By BROOKE WANSER
At the construction site on Corporate Centre Drive just north of Cool Springs Boulevard, workers and those who came to celebrate the opening of Franklin’s new Hilton Hotel craned their necks towards the soft blue sky, clapping as an American flag unfurled from atop the skeletal building.
“In this building, the last structural element is concrete,” said Michael Rankin, president and CEO of the project’s Nashville-based contractor Crain Construction. “It’s kind of challenging to pour concrete and have everyone watch that as the celebratory milestone,” he continued, before inviting guests who had donned hard-hats to watch the flag descend from the top floor.
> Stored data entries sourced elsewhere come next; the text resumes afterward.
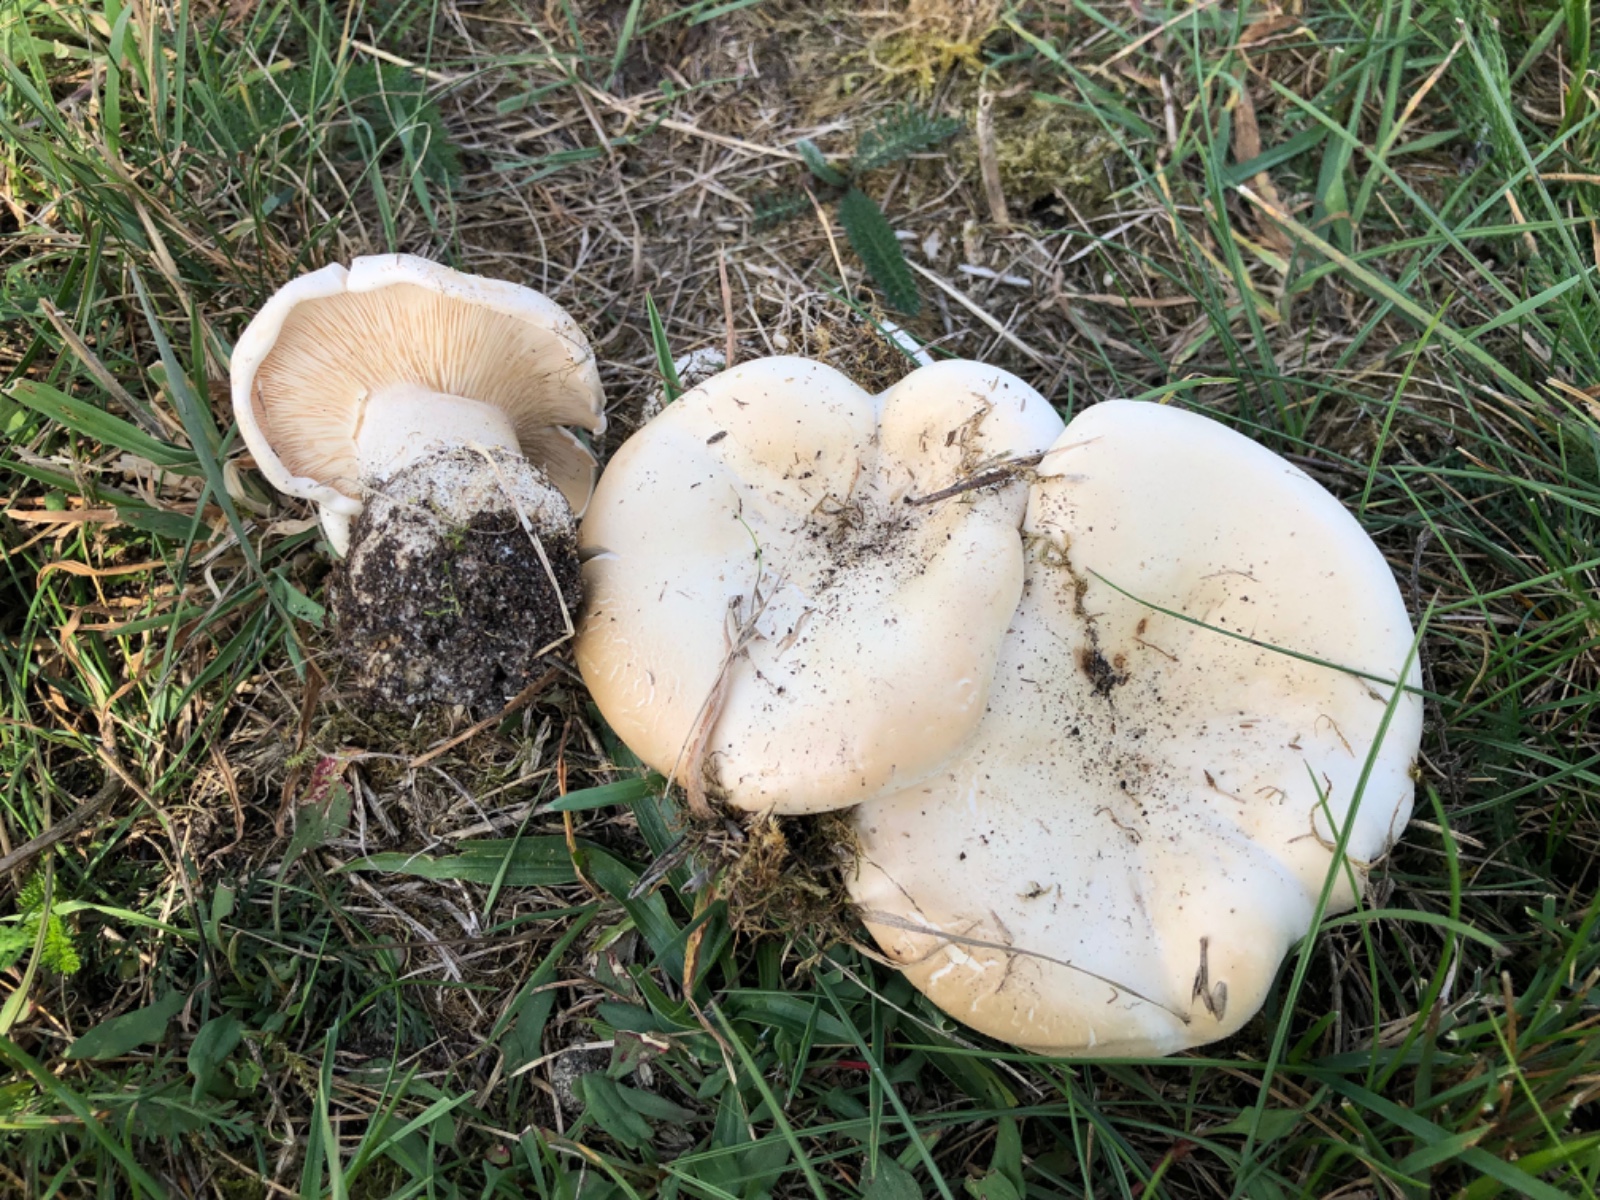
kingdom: Fungi
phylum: Basidiomycota
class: Agaricomycetes
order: Agaricales
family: Tricholomataceae
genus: Aspropaxillus
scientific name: Aspropaxillus giganteus
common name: kæmpe-tragtridderhat
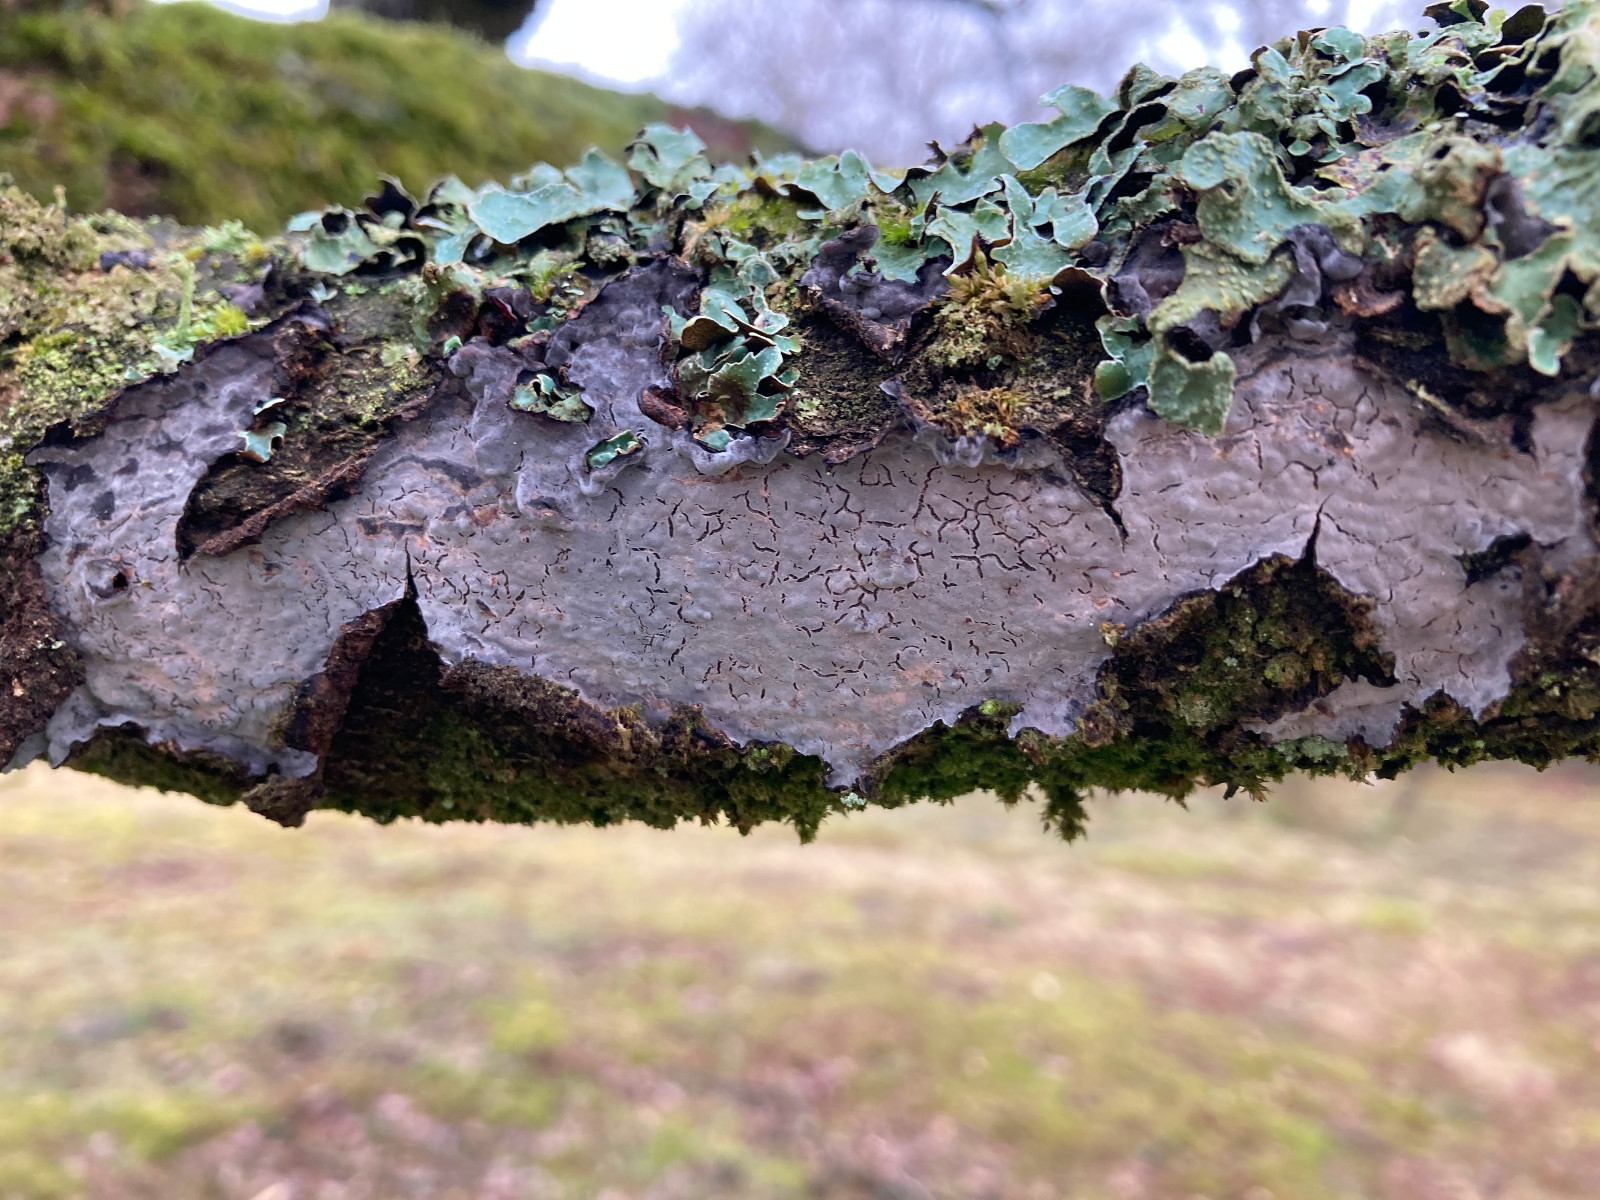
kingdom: Fungi
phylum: Basidiomycota
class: Agaricomycetes
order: Russulales
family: Peniophoraceae
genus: Peniophora
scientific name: Peniophora quercina
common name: ege-voksskind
Construction began on the hotel, a full-service, eight-story Hilton with 244 rooms, in early March, and it is slated to open next summer. Will Schaedle, the vice president of acquisitions and mergers for Chartwell Hospitality, a hotel development and management group based in Franklin, is the developer.
Matt Largen, the president and chief executive officer of Williamson, Inc., spoke to the gathering inside what would become the hotel lobby. He spoke about the hotel’s benefit to local businesses, citing a recent chamber study which found that 75 percent of hotel room nights are driven by the corporate business community in Williamson County.
“We see a lot of companies, because their corporation is based out of here, like Nissan, Community Health System, Trench Supply Company, that fuels demand for hotel rooms,” Largen said, “because they’ll have sales meetings, they’ll have vendor conferences, and they’ll have people travel in to get to their headquarters. I do know there’s a direct tie between the kind of companies here and the demand they have for hotel room nights and meeting space.”
Matt Maxey, the public relations manager of the Williamson County Convention and Visitors Bureau, said tourism numbers continue to increase each year. Last year, the county saw a 9.4 percent increase in visitors at 1.43 million, and a 4 percent increase in economic impact at $427 million. “In comparison to other counties, that’s staggering,” Maxey said.
Though Maxey said the county did not have data on the reason for visits, he agreed with Largen: “Based on our hotel occupancies, during the week, we have a very strong business market.”
Largen said there are currently two full-service hotels in Franklin, the Marriott and the Embassy Suites, both a stone’s throw from the new Hilton.
As the city expands, Largen said one thing is sure: “You will see more hotels in the future in Williamson County.”